Work to be completed :: Go over the lines below, and when one contains the word "resident", copy it.
· · · ·
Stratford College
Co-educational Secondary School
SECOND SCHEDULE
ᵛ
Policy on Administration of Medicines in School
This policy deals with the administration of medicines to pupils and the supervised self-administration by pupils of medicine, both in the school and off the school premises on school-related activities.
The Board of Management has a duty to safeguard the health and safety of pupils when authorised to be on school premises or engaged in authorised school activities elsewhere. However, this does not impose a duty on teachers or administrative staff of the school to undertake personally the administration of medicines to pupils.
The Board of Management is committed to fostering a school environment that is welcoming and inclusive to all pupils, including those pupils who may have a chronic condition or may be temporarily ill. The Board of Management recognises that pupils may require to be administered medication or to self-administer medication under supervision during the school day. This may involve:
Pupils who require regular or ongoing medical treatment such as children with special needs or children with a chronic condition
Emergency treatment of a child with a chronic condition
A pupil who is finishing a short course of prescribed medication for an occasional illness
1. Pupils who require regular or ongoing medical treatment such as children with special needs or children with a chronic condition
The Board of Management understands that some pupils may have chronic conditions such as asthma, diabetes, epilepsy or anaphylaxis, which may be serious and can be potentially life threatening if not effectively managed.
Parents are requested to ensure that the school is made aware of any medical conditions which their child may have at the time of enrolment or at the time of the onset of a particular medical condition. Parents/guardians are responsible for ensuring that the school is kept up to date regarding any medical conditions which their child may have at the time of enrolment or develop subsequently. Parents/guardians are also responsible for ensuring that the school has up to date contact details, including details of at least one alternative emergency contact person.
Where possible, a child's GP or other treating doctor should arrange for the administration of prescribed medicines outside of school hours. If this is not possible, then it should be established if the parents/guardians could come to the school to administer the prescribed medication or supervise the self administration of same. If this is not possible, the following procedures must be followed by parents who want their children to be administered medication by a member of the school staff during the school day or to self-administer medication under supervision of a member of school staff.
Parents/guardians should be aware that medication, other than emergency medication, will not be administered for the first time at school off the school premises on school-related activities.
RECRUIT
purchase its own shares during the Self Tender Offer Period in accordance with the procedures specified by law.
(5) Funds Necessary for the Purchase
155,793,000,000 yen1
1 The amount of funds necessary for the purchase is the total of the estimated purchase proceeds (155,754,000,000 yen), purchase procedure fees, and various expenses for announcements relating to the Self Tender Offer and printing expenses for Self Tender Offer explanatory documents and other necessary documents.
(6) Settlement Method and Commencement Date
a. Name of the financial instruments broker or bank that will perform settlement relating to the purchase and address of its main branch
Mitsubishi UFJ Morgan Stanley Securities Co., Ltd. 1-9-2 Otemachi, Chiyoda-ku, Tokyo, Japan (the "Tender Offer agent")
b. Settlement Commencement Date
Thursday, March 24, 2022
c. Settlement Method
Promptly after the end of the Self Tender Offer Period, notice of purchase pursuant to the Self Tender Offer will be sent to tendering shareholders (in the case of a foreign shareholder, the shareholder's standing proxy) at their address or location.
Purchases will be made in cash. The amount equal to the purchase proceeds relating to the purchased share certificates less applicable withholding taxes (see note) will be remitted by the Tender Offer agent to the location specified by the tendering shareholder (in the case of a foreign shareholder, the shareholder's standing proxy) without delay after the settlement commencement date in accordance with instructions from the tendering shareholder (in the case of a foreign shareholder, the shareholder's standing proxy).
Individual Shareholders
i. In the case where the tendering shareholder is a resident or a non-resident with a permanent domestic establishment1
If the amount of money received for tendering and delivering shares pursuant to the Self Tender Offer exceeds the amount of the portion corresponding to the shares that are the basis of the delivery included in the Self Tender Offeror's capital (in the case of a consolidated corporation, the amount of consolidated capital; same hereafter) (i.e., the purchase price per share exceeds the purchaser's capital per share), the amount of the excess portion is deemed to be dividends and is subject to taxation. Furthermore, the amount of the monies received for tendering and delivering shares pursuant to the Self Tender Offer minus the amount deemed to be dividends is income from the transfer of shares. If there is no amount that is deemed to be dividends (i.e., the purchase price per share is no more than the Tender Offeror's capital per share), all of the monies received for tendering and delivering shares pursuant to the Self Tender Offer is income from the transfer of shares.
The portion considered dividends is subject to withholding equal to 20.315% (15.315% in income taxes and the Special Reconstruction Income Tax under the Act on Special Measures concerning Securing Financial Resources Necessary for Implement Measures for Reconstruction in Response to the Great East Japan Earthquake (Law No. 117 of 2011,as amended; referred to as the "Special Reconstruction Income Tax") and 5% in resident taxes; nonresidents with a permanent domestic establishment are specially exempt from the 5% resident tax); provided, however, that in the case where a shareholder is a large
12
· · · ·
Finished task ::
i. In the case where the tendering shareholder is a resident or a non-resident with a permanent domestic establishment1
The portion considered dividends is subject to withholding equal to 20.315% (15.315% in income taxes and the Special Reconstruction Income Tax under the Act on Special Measures concerning Securing Financial Resources Necessary for Implement Measures for Reconstruction in Response to the Great East Japan Earthquake (Law No. 117 of 2011,as amended; referred to as the "Special Reconstruction Income Tax") and 5% in resident taxes; nonresidents with a permanent domestic establishment are specially exempt from the 5% resident tax); provided, however, that in the case where a shareholder is a large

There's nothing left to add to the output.